У нее даже хватило деликатности, чтобы первой пройти в самый темный уголок кабака, где никто бы нас не увидел. Я был благодарен ей за предупредительность и потому проникся к ней некоторым расположением.
- А теперь, господин историк, - обратилась ко мне девушка, отпив добрый глоток из своей кружки, - будьте со мной откровенны. Вы желаете нам добра? Я ведь не позволю чинить нам новые беды. Моя мать достаточно натерпелась. Она устала и только в последние годы обрела покой, и я не хочу, чтобы кто-то его нарушил.
В этом я попытался ее успокоить: моя цель - описать события долгой осады и влияние, какое оказали на дело образования умов в университете расквартированные здесь войска.
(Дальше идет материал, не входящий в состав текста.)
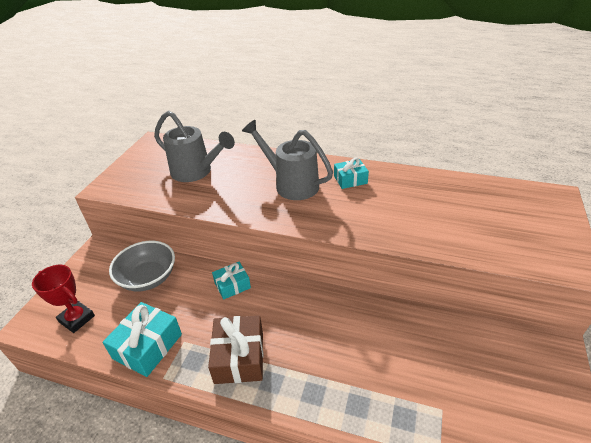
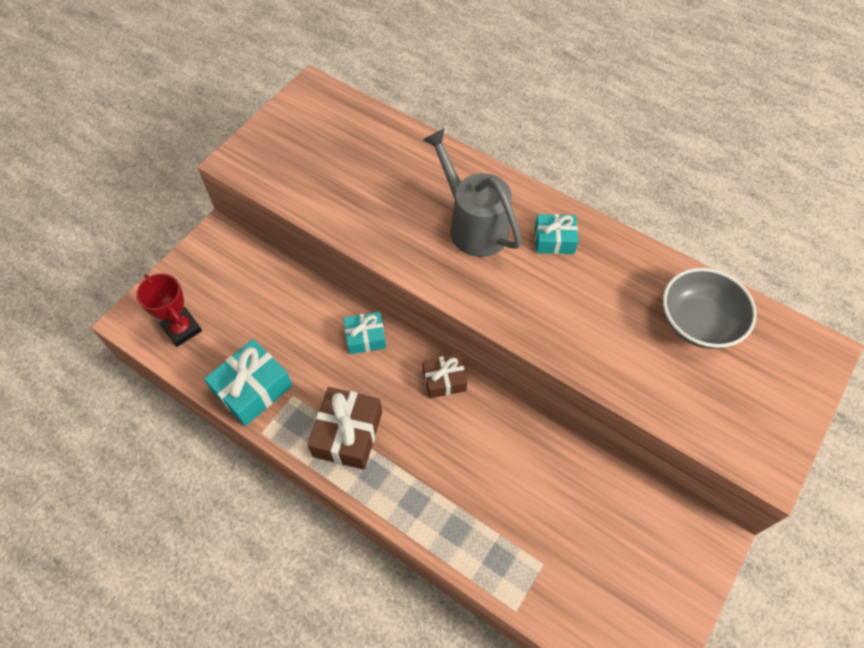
camera: 15 degrees right, 20 degrees up
grey bowl [109,241,175,291] -> grey bowl moved to [663,268,757,349]
grey watering can [154,111,235,182] -> none
none -> brown gift [422,354,467,398]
Роль ее отца в мятеже и в разжигании страстей в рядах армии Парламента так или иначе имела значение, но едва ли могла считаться решающей. Я желал знать лишь, почему войска тогда отказались исполнить отданный им приказ, и что именно там произошло. Я надеялся запечатлеть это все на бумаге, прежде чем оно будет позабыто.